NJ: Joe Clark Portrait

Source: Joe McNally / Getty

Joe Clark, the no-nonsense principal of a high school in New Jersey who gained notoriety for his bare-knuckles approach to education and was immortalized on the big screen in the Hollywood production, “Lean on Me,” has died at the age of 82. He died Tuesday following a long battle with an undisclosed illness, Clark’s family said in a press release.

Known for using extreme methods of communication in his prized Eastside High School in Paterson, New Jersey, Clark would routinely roam the hallways brandishing a bullhorn or baseball bat in an effort to both discipline and sow the seeds of learning into his student body — one that went from being ridden with truancy, drugs and crime to a group of straitlaced overachievers in the classroom.

Highly scrutinized at first, Clark’s tactics ultimately gained attention across the country equally for its unique style as well as its effectiveness with a predominately Black student population in a neglected city near his hometown of Newark.

Eastside High School principal Joe Clark holding bullhorn an

Source: New York Daily News Archive / Getty

While Clark was described as unorthodox, his brand of education administration drew on experience from his first job out of college: A U.S. Army Reserve Sergeant and Drill Instructor. That paved the way for his more than three decades in education, Clark’s family said.

“First serving as a Paterson grade school teacher and the Director of Camps and Playgrounds in Essex County, NJ, Clark soon found his calling in administration as Principal of PS 6 Grammar School,” Clark’s family said in the press release. “Under Clark’s command, the once failing school was transformed into the ‘Miracle of Carroll Street.’”

NJ: Joe Clark Portrait

Source: Joe McNally / Getty

When Clark was appointed to be the principal of Eastside High, he took extreme measures immediately. “In one day, he expelled 300 students for fighting, vandalism, abusing teachers, and drug possession and lifted the expectations of those that remained, continually challenging them to perform better,” the press release said before explaining the significance of Clark’s metaphorical use of a baseball bat: “a student could either strike out or hit a home run.”

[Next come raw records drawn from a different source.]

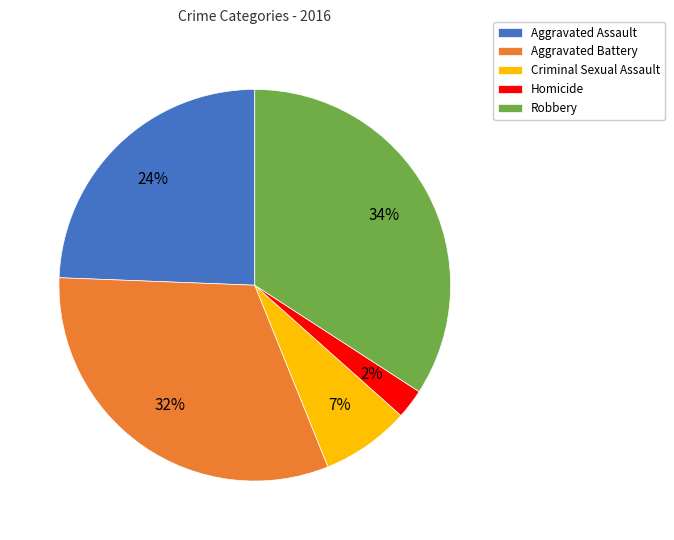

Is it true that Aggravated Assault is 24% of the pie?

True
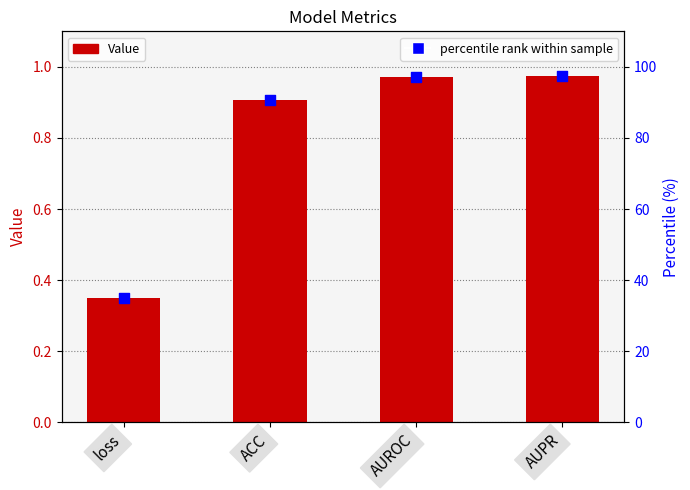

What are all the series names shown in the legend?

Value, percentile rank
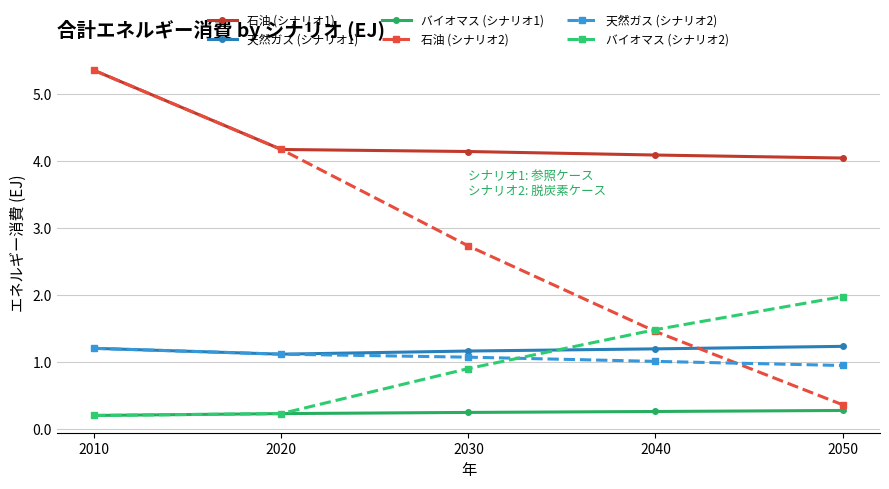

What are all the series names shown in the legend?

石油 (シナリオ1), 天然ガス (シナリオ1), バイオマス (シナリオ1), 石油 (シナリオ2), 天然ガス (シナリオ2), バイオマス (シナリオ2)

The success at Eastside got the attention of Hollywood producers, who cast the venerable Morgan Freeman to portray Clark in the 1989 film, “Lean on Me,” which introduced movie-goers to the New Jersey school and its fearless principal.

Born in Rochelle, Georgia, on May 8, 1938, Clark moved to Newark when he was six years old and lived in New Jersey until he retired in 1989.

Clark is survived by his three children, Olympian and businesswoman Joetta Clark Diggs; Olympic Athlete and Director of Sports Business Development for the Bermuda Tourism Authority Hazel Clark; and athlete and Director of Track and Field and Cross Country at Stanford University Joe (J.J.) Clark, Jr.; as well as three grandchildren, Talitha, Jorell, and Hazel.

May he rest in the same power he enjoyed in life.